Volunteer Spotlight: Violah
Name: Violah Ahabwe
Hometown: Born in Kabale, near the border with Rwanda. Currently living in Kampala
Is this your first Street Child World Cup?
Yes, this is my very first time. It is also my first time leaving Uganda, so it has been a great experience for me from the day I left Uganda. It was a bit scary and I had mixed feelings. Excitement and fear because everything was new, from the airport to Dubai and then Chennai. I had to go through all the steps by myself which I am proud of. Thankfully the process of getting the visa and passport was actually easy. The aeroplane was exciting but also really cold! I had packed my jackets in my suitcase so I travelled without a sweater!
What does it feel like to come to a totally new country?
Chennai is really beautiful. I have enjoyed the food. I was among the first volunteers to come, and I was welcomed very well. I thought I would maybe experience racism and people looking at me but when I moved around it wasn’t like this. I went to a mall, went shopping, and went to visit street children in different communities of Chennai with the Amos Trust, visited the Karunalaya where we had cooking lessons and met children who I’m glad are also participating in the SCCWC. It was really amazing to see how I connected with people from different worlds. People wanted to take pictures with me.
There are parallels between these communities in Chennai and Uganda. People are really vulnerable, and I realised it’s not just Uganda where people are worse off. Street children share the same challenges and living conditions.
How did you hear about Street Child United and why did you get involved?
I heard through a friend who knew someone who had participated in Doha. I was interested, and I read about what they were doing to give a voice to street children who are not being seen. There is a way society looks at them, they don’t give them attention, it really touched by heart. I am very passionate about children. I contacted Street Child United and had a chat with Brian. He was very interested about what I do in Uganda, and then he said you will be part of us.
It’s close to what I do in Uganda which is mental health and psychosocial support with refugees. I wanted to see what happens on the other side of the world – is it the same? And also learn how to better my understanding of how they live and the challenges they go through, and also to meet the other facilitators.
What is your role?
I work in congress. It has been beyond my expectations. The sessions have been, I don’t know how to describe it, there is a way they have designed the programmes, long hour sessions, but the children are not bored. They are energised. The children are able to open up, they don’t feel the pressure of questions. You really have to be creative and make sure they don’t feel like it’s an interview. The sessions were designed in a way that the mood is always high and they can share experiences freely.
What is the best part of the Street Child Cricket World Cup?
The congress. I don’t know much about cricket. When I was by the pitch I was just beginning to learn about cricket and I couldn’t tell whether it’s a win or loss! But for congress, looking at the children share, come together, love, seeing the smiles. The late shows, the waterpark, seeing them enjoying and not being like ‘Hey, I’m a street child’. With the I am Somebody slogan, it was really portrayed in all that they were doing.
Do you think cricket will now become more popular in Uganda?

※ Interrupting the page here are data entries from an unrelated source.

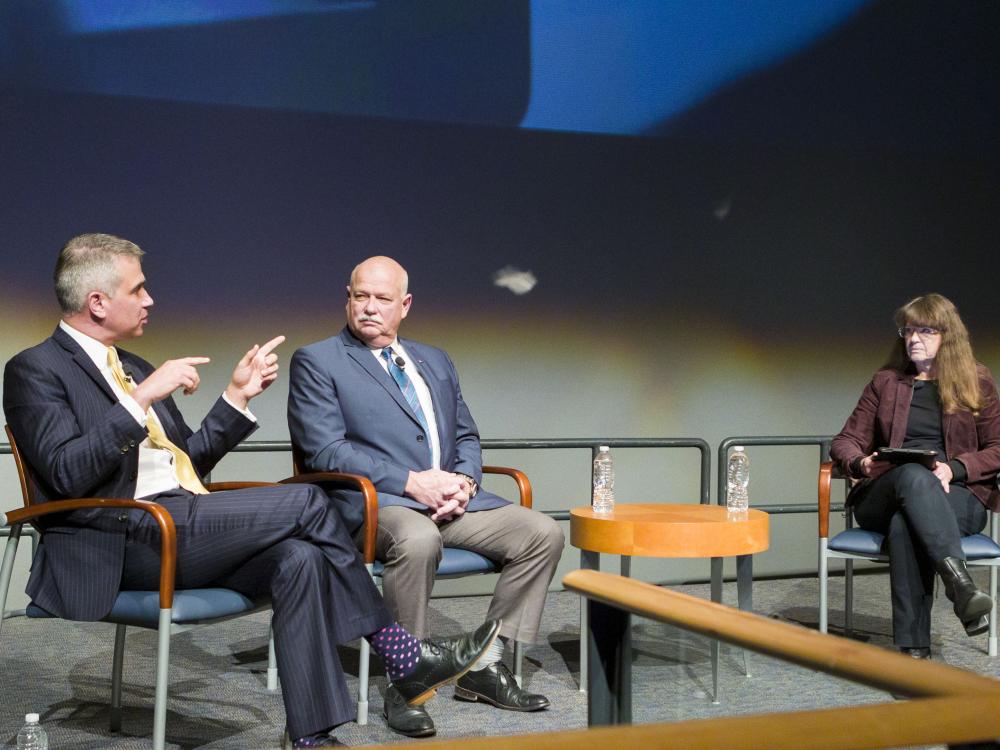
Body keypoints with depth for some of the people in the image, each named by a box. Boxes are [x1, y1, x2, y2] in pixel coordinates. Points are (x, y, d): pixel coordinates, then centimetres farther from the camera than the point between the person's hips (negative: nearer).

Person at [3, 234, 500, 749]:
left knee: (299, 558, -20)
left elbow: (190, 461, 24)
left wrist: (237, 396, 14)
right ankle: (403, 657, -7)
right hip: (117, 546, -8)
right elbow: (69, 474, -18)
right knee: (305, 503, -18)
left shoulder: (133, 367, 22)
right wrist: (143, 397, -22)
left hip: (180, 528, 8)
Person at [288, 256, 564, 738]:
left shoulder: (436, 362, 23)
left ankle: (484, 666, -3)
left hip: (453, 499, 6)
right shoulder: (316, 362, 4)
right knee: (418, 541, -39)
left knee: (543, 534, -12)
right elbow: (324, 450, -8)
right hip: (375, 501, -6)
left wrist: (464, 480, -3)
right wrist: (411, 482, -16)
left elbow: (466, 437, 22)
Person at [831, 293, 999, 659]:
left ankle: (913, 648, -45)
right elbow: (846, 441, 15)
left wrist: (954, 469, -13)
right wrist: (860, 463, -9)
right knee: (914, 476, -38)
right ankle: (959, 581, -55)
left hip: (959, 496, -1)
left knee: (905, 523, -39)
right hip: (883, 498, 1)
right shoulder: (885, 382, 16)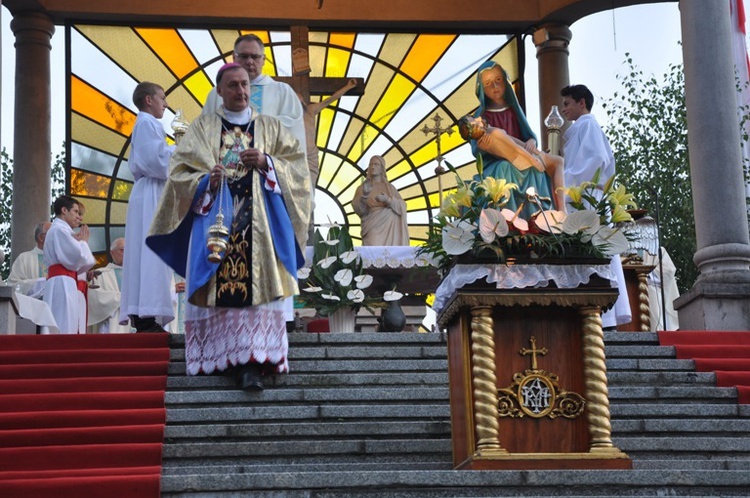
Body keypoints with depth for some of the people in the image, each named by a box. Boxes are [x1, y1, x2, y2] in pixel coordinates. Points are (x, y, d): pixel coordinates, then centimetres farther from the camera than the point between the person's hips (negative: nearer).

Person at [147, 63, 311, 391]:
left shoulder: (270, 127, 16)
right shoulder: (202, 128, 12)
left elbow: (298, 165, 10)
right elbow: (179, 172, 4)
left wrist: (266, 162, -7)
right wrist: (206, 180, -14)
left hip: (260, 220, 0)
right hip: (215, 217, 0)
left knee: (256, 285, -12)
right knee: (219, 287, -7)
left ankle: (250, 364, -17)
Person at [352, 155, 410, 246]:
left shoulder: (390, 187, 16)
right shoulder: (363, 187, 12)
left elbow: (401, 206, 3)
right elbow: (357, 208, -4)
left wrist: (387, 200, -15)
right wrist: (364, 195, -22)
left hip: (391, 227, 2)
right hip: (373, 227, -2)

When I came here I didn’t know about the Ugandan team. I met them here. I think when I go back to Uganda I will have to get more engaged in their activities so that I can understand, or maybe even play cricket! I think it will become more popular. SCCWC is a global event. People in Uganda and other organisations that didn’t know how sports can help address mental health and challenges of children, I’m sure they are going to learn from the Ugandan team. I hope they will become interested in learning more.
What is your proudest achievement?
I have many! But one of them, the current one, is being able to make it to Chennai for the SCCWC. One thing I realised is that you need to get out of your comfort zone to know what you want. I had to save up and make sure I’m here. Going through all the processes without someone doing it for me. I am really proud of this.